Die Caritas bittet bei der Haussammlung um Hilfe zum Helfen
Die Lerncafés sind eines von vielen Beispielen, wie die Caritas hilft. Im April und Mai sind wieder etwa 6.500 pfarrliche Mitarbeiter/innen unter dem Motto „Wir gehen für Menschen in Not in Oberösterreich“ unterwegs. Sie bitten an den Haus- und Wohnungstüren darum, durch eine Spende die vielfältige Hilfe der Caritas zu unterstützen.
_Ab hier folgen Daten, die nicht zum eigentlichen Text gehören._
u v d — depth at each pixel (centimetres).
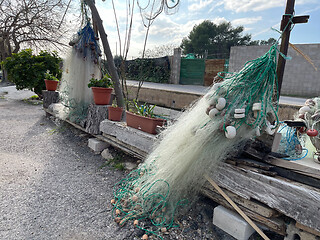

Arm durch Arbeitslosigkeit oder wenig Lohn
Fast 50.000 Menschen waren Ende Februar in Oberösterreich arbeitslos. Die steigende Arbeitslosigkeit spürt auch die Caritas in ihren Sozialberatungsstellen. Paul Pupp von der Linzer Beratungsstelle der Caritas für Menschen in Not weist darauf hin, dass es bei vielen Beratungsgesprächen um die Themen Arbeit, Arbeitslosigkeit, zu geringes Einkommen und Arbeitssuche geht. Viele der Menschen, die zur Caritas um Hilfe kommen, verdienen wenig und können sich keine Reserven schaffen. „Wenn sie dann plötzlich gekündigt werden, kann sie das schnell aus der Bahn werfen“, sagt Pupp. Auch die befristeten Anstellungen und Leasingverträge sind krisenanfällig. Oft bleibt trotz Arbeit nicht genug, um das Leben zu finanzieren.
Bildungsnot
Menschen mit geringer Bildung sind stärker von Armut betroffen. Kinder aus solchen Familien sind wieder gefährdet, Bildungs-Außenseiter zu werden und so wahrscheinlicher arm zu bleiben. Lerncafés helfen mit, dass die Armut aus Bildungsgründen nicht auf die Kinder weitervererbt wird.
Lerncafés
Nicht alle Kinder – ob mit oder ohne Migrationshintergrund – können die Schule und die ihnen gestellten Hausaufgaben ohne Hilfe bewältigen. Vielen Eltern ist es kaum möglich, ihre Kinder dabei zu unterstützen. Kein Geld für Nachhilfestunden, mangelnde Deutschkenntnisse, zu beengte Wohnverhältnisse sind einige der Gründe, die es Kindern schwermachen, den Lernerfolg zu erreichen. Die Caritas-Lerncafés sind für sie ein Nachmittagsangebot.